TASK ITEM: An exact reproduction of the lines from the one with "## Requirements" to the end of the data below is required. No other lines may be included.

RECORDS SUPPLIED:
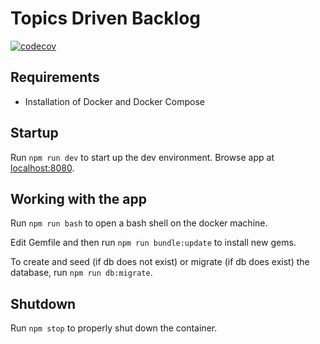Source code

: # Topics Driven Backlog

[![codecov](https://codecov.io/gh/glutengo/topics-driven-backlog/branch/master/graph/badge.svg)](https://codecov.io/gh/glutengo/topics-driven-backlog)

## Requirements
- Installation of Docker and Docker Compose

## Startup
Run `npm run dev` to start up the dev environment. Browse app at [localhost:8080](http://localhost:8080).

## Working with the app
Run `npm run bash` to open a bash shell on the docker machine.  

Edit Gemfile and then run `npm run bundle:update` to install new gems.

To create and seed (if db does not exist) or migrate (if db does exist) the database, run `npm run db:migrate`.

## Shutdown
Run `npm stop` to properly shut down the container.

SOLVED PROBLEM:
## Requirements
- Installation of Docker and Docker Compose

## Startup
Run `npm run dev` to start up the dev environment. Browse app at [localhost:8080](http://localhost:8080).

## Working with the app
Run `npm run bash` to open a bash shell on the docker machine.  

Edit Gemfile and then run `npm run bundle:update` to install new gems.

To create and seed (if db does not exist) or migrate (if db does exist) the database, run `npm run db:migrate`.

## Shutdown
Run `npm stop` to properly shut down the container.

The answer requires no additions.